No alcanzaba el sentido de la profecía sino así por mayor, pero entendió muy bien y se le hincó hondamente como púa en el alma lo de lágrimas y penas, y era bastante para que temiese: conque cerró los oídos a toda proposición de matrimonio por más que andando el tiempo llegó a cumplir los veinte años de edad, que en aquel siglo casi era afrenta, puesto que después y en el nuestro no sea más que recelos de soledad y pensamientos de poco sueño.


Empero cuando menos se cataban en el lugar amaneció de seis meses, que por su gran opinión de honesta lo vieran y no lo creyeran si ella no lo dijese; pero lo decía y lo afirmaba con tanta naturalidad y llaneza que con esto y lo que veían hubieron de creerlo. Cuando llegó el tiempo dio a luz un niño muy robusto y hermoso, y preguntándole de quién era, dijo: Por ahora mío y de Dios, cuyos somos todos. Y de aquí no la pudieron sacar. Un poco se amostazó el justicia y también el señor cura porque no decía quién era el padre del niño; pero ella se mantuvo en lo dicho y hubieron de tascar el freno de su curiosidad burlada en este secreto.

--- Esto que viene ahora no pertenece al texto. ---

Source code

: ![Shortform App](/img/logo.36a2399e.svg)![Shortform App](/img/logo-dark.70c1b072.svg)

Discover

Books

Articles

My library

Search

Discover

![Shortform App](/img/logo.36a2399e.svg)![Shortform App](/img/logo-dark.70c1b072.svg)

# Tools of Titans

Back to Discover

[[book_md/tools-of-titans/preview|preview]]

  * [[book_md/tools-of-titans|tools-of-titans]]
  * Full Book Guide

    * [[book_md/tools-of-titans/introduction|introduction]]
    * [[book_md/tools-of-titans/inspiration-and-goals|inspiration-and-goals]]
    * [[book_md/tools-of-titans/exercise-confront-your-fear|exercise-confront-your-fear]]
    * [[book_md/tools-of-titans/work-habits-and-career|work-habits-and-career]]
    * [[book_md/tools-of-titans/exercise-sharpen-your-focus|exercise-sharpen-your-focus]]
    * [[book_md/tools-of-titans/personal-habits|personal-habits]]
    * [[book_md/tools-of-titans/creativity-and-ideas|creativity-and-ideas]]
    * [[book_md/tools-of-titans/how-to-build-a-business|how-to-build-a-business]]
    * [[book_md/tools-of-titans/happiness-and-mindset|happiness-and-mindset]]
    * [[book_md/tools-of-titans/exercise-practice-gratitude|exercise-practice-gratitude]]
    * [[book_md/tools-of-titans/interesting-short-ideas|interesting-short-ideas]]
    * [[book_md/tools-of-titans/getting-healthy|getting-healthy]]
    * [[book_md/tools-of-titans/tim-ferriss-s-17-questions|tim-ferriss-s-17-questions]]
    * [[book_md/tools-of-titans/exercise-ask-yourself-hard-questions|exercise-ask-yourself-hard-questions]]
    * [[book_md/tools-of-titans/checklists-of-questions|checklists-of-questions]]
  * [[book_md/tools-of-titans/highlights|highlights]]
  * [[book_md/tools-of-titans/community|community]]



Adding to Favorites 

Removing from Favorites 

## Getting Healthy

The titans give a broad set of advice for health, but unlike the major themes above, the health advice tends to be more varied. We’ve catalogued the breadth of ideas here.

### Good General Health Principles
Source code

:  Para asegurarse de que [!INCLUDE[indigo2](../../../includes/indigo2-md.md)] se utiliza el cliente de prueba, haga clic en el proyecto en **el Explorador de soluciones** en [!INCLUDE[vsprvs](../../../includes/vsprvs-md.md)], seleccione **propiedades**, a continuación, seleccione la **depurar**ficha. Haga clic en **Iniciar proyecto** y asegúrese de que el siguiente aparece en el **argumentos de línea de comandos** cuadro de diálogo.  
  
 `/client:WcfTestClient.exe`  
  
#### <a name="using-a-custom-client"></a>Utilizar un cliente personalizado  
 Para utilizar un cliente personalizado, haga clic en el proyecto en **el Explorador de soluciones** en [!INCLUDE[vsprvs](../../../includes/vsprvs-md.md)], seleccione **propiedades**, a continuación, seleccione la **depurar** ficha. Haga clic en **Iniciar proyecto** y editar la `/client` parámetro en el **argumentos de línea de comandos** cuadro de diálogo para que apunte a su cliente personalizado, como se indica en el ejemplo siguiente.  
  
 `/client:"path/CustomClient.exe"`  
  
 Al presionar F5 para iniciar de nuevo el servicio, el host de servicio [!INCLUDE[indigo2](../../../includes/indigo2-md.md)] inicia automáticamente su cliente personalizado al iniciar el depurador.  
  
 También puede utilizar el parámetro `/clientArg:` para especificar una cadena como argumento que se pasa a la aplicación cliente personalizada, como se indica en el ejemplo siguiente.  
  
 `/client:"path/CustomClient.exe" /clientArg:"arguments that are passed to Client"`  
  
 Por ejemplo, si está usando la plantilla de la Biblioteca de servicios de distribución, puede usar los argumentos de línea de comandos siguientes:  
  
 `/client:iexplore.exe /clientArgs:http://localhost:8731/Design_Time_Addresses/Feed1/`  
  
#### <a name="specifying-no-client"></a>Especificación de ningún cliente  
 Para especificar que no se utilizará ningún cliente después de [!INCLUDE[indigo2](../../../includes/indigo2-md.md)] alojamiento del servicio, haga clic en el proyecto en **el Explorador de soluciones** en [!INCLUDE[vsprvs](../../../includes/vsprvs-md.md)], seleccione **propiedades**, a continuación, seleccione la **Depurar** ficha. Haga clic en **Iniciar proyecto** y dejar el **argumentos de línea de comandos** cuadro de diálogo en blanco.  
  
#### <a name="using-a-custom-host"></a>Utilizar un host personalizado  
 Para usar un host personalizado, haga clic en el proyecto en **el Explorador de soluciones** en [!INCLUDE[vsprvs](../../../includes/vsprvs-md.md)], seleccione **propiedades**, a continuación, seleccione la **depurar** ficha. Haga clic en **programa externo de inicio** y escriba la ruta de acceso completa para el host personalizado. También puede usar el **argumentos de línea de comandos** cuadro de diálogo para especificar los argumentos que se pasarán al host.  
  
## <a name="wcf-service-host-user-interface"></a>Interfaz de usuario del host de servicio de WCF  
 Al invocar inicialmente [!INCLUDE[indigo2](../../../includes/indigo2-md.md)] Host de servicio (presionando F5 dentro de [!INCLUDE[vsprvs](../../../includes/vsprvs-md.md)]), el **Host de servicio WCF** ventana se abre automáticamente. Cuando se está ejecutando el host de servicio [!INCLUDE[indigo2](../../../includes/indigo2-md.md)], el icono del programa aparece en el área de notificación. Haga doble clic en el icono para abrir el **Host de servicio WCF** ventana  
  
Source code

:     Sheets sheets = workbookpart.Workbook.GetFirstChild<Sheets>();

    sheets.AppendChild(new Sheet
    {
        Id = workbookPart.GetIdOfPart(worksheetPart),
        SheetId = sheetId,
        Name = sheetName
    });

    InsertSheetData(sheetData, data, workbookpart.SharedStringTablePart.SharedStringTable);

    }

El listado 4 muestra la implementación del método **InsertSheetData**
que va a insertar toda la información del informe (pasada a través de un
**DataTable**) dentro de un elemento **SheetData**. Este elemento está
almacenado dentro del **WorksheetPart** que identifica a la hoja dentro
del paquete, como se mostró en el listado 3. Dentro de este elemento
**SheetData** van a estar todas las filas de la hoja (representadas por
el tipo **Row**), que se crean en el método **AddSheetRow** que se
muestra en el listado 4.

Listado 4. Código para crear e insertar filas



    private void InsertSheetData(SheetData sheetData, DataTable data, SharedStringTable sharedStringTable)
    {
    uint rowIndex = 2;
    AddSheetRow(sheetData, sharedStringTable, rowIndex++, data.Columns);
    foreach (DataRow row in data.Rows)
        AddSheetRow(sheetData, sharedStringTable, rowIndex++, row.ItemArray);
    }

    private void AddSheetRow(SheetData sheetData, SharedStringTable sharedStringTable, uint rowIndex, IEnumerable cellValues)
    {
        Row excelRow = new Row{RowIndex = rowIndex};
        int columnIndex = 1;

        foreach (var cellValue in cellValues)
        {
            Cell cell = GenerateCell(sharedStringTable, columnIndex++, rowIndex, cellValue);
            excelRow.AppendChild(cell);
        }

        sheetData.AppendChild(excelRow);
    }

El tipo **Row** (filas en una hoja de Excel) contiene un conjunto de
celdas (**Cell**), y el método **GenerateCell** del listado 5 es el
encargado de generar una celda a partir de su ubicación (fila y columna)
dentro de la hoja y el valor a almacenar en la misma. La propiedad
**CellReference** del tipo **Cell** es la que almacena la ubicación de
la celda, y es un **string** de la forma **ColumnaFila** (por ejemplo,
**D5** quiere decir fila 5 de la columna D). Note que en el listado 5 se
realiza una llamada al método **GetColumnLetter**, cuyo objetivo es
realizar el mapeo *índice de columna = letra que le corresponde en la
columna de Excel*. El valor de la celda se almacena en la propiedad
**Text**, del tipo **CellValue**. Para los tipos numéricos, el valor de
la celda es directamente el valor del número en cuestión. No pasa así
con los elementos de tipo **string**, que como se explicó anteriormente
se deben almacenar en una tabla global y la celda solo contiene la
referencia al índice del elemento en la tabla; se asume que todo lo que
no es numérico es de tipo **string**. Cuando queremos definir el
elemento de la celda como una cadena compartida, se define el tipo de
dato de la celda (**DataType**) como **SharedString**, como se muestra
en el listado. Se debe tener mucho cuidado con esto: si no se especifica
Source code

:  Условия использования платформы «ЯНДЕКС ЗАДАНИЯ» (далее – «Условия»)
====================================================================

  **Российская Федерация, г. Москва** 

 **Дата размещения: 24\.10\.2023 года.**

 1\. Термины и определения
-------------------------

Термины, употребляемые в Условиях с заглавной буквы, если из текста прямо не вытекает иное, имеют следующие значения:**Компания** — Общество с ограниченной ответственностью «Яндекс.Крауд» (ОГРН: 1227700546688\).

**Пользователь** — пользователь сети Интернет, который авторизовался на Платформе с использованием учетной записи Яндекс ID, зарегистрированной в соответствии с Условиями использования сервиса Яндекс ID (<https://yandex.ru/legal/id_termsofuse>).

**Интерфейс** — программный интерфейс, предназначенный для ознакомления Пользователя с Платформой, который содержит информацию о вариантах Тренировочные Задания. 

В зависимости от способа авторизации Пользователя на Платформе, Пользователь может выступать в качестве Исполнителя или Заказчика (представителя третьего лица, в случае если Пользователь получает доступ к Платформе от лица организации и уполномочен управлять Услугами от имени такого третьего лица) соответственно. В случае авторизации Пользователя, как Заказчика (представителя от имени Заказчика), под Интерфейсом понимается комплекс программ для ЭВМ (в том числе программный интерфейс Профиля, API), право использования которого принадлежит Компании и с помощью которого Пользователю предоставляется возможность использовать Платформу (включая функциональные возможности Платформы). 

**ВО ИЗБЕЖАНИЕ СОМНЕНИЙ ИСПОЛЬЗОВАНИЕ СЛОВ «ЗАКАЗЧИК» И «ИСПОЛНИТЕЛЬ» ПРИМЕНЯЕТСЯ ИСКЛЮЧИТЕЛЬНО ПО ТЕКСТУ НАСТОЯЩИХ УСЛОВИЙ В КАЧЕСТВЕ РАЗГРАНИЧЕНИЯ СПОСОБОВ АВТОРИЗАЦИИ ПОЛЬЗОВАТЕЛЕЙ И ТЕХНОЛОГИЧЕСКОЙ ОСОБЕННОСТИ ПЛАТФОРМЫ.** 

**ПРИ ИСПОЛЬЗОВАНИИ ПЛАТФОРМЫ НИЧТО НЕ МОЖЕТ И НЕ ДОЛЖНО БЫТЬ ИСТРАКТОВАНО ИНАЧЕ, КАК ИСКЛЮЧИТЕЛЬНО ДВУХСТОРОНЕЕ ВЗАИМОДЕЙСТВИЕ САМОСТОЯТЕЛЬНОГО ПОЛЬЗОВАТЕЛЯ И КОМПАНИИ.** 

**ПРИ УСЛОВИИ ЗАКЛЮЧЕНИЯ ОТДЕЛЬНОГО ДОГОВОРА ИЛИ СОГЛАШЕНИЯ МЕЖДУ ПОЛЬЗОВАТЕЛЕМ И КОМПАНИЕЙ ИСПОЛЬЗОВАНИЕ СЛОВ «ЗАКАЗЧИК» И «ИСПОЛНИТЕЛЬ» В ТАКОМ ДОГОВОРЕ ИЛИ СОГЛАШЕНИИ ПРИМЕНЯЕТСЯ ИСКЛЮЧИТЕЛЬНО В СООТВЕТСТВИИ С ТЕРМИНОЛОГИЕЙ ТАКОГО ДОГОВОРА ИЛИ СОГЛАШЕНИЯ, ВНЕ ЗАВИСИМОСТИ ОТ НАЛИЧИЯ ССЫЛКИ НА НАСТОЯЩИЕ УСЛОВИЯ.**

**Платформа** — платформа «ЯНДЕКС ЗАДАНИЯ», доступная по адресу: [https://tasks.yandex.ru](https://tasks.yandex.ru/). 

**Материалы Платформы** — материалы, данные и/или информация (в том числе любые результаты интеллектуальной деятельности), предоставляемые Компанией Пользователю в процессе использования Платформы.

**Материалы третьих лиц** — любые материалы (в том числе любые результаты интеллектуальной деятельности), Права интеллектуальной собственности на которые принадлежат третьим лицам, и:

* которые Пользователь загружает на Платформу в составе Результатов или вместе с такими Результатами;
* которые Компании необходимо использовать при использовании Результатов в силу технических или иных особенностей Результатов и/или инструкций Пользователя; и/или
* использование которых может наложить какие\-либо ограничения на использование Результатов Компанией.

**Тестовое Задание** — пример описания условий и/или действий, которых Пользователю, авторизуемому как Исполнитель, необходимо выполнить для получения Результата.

Cuando llegaron a bautizar el niño, porque nunca un caso como aquel se había visto en el lugar y parecía milagro (que los tiempos dicen que eran otros que los que corren ahora, aunque yo no lo creo), ninguno se ofrecía a ser su padrino; y el justicia y el síndico ayuntaron concejo general del pueblo y dijeron: «Honrados vecinos de Almudévar: por la voz que ha corrido debéis saber que la honesta hija pupila de Antonio y Juana del Horno de afuera ha parido casualmente un niño, y no tiene quién lo saque de pila. Echemos suertes si os parece, y de los tres nombres primeros que salgan se elegirá uno a votos libres de todos.» -¡Bien, bien!, gritó la multitud. Y echaron suertes, y salieron dos hombres y una mujer; y pasando a votación, todos menos seis votaron porque fuese madrina la mujer, y que los dos hombres y el síndico la acompañasen. Era una doncella, y no faltó quien murmuró de la suerte diciendo que las doncellas no debían haberse puesto en cántaro por serlo la madre del niño y no estar bien que la visitasen. Pero al que esto dijo, que era un ricacho con vanidad de hidalgo, le miraron de mal de ojo y aun le aborrecieron todo aquel día. Fue, pues, madrina la doncella, y lo sacó de pila con mucho contento; y como era de una casa acomodada hubo gran bateo, que lo dieron los acompañantes y el padre de la misma madrina. Pusiéronle por nombre Pedro, y no se habló en muchos días de otra cosa en el lugar. Cuando la madre sacó al niño públicamente parecía una conda en la formalidad y satisfacción que mostraba y en los dijes y mantillas que le ponía; y las gentes la querían aún más que de denantes. Parábanla todos a mirar al niño, y sin saber por qué se alegraban; y aun muchas mujeres, especialmente doncellas, casi le tenían envidia.